Ketua Tim Tabayyun juga Advokasi MUI KH Masduki Baidlowi, menegaskan proyek PSN di tempat PIK 2 harus dicabut. Sebab, proyek yang dimaksud dinilai sejumlah mudharatnya kemudian menzalimi rakyat.
“Banyak mudharatnya, bahasa rakyatnya menzalimi rakyat. Kami merekomendasikan untuk mencabut PSN itu kalau hanya saja menyengsarakan rakyat dan juga menyenangkan konglomerat, maka jangan dilakukan,” kata Kiai Masduki di tempat Aula Buya Hamka, Kantor MUI, Ibukota Pusat, hari terakhir pekan (24/1/2025).

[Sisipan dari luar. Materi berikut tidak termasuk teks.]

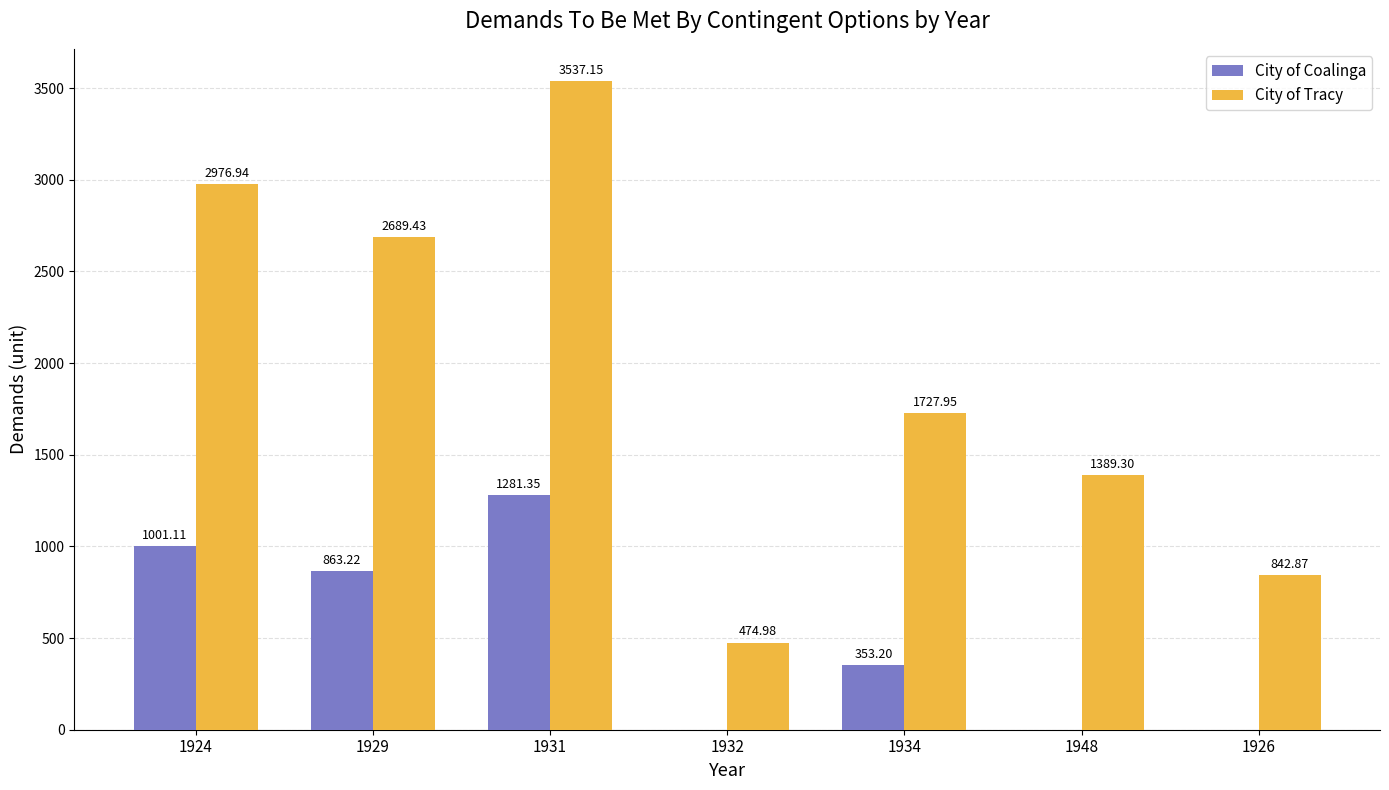

Between 1924 and 1926, which series saw the biggest shift?

City of Tracy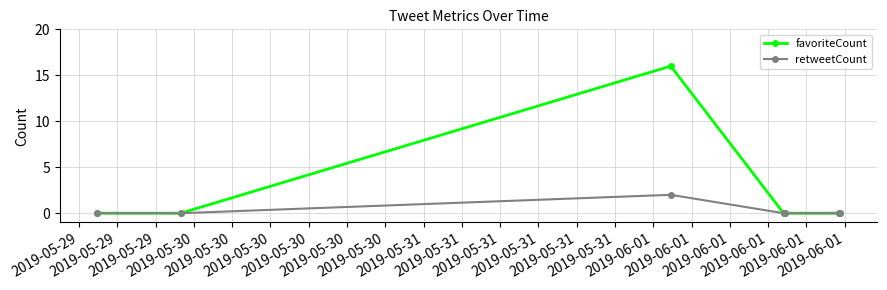

Reading right to left, what are all the values shown in this chart?

favoriteCount: 0	0	0	0	16	0	0
retweetCount: 0	0	0	0	2	0	0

Kiai Masduki menambahkan itulah substansi singkat dari hasil Musyawarah Kerja Nasional (Mukernas) IV MUI beberapa waktu lalu yang digunakan memohon secara tegas proyek PSN di area PIK 2 harus dicabut. MUI juga menyatakan secara tegas tidak ada takut untuk memohonkan Proyek Krusial Nasional (PSN) di dalam PIK 2 untuk dicabut.

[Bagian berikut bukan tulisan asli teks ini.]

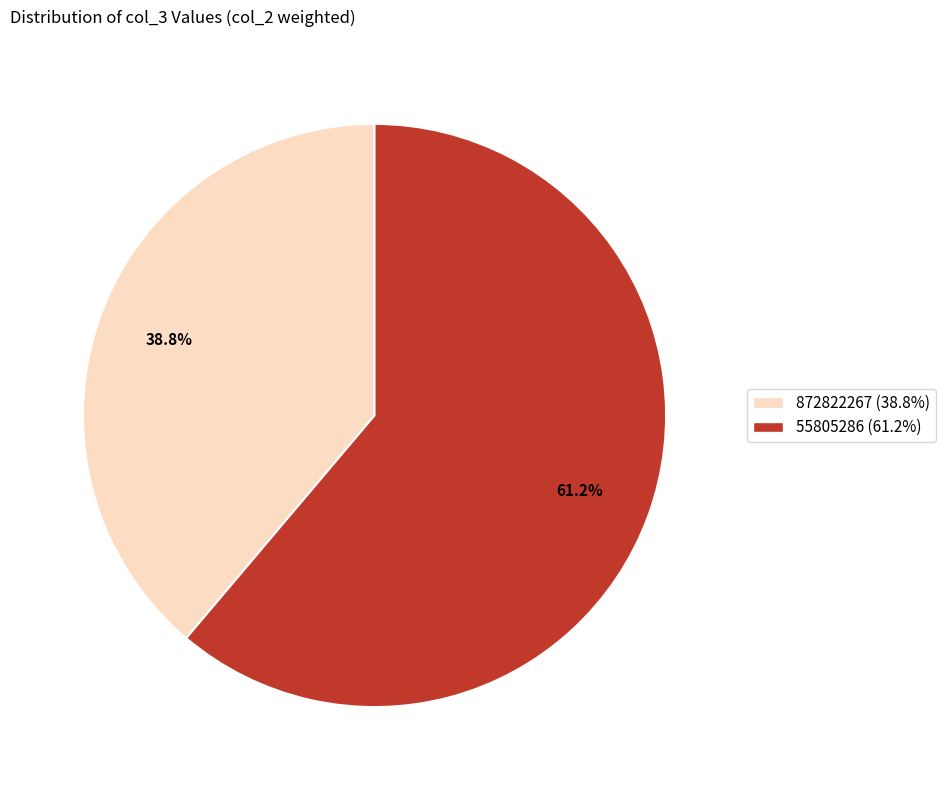

Approximately how many times larger is the value at 55805286 compared to 872822267?

1.6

Kiai Masduki menyampaikan ini adalah kebenaran yang harus ditegakkan. Kiai Masduki menceritakan, awal mula rekomendasi agar PSN di dalam PIK 2 oleh sebab itu MUI mendapatkan banyak masukan terkait mudharatnya dari proyek yang disebutkan yang mana menyebabkan kerepotan di dalam masyarakat.
“MUI mengaku turut concern pada persoalan yang disebutkan sebab ini adalah permasalahan umat dan juga strategis nasional yang tersebut pelaksanaannya banyak mudharatnya dan juga merugikan masyarakat,” ujarnya.

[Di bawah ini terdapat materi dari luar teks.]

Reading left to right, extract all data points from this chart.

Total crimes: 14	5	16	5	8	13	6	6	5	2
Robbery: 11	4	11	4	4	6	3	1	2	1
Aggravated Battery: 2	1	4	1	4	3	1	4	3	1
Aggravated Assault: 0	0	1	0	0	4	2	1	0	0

“Ini satu-satunya rekomendasi pada rapat pimpinan MUI pasca Mukernas akhirnya ditindaklanjuti dengan dibuat kelompok agar rekomendasi bisa saja berjalan juga diperjuangkan oleh MUI,” tambahnya.
Kiai Masduki juga akan berkoordinasi dengan MUI Banten kemudian MUI Tangerang untuk membuktikan PSN di tempat PIK 2 telah dilakukan menyalahi aturan. Sebagai Ketua Tim, Kiai Masduki kemudiaan berkoordinasi dengan pemerintah, MUI Banten, serta MUI Tangerang beberapa waktu lalu.
Hasil koordinasi yang disebutkan membuktikan juga menjelaskan PSN di tempat PIK 2 telah menyalahi aturan pelaksanaannya. Selain itu, pada kesempatan ini, MUI mengundang LBH Muhamadiyah, Laskar Merah Putih, WALHI dan juga KIARA.
“Kami akan menguatkan jejaring serta silaturahim untuk memulai pembangunan solidaritas perjuangan. Hak-hak rakyat yang terzolimi dapat dipulihkan kembali. Itulah fokus dari perjuangan MUI. Kami akan terus bergerak untuk tujuan tersebut,” tegasnya.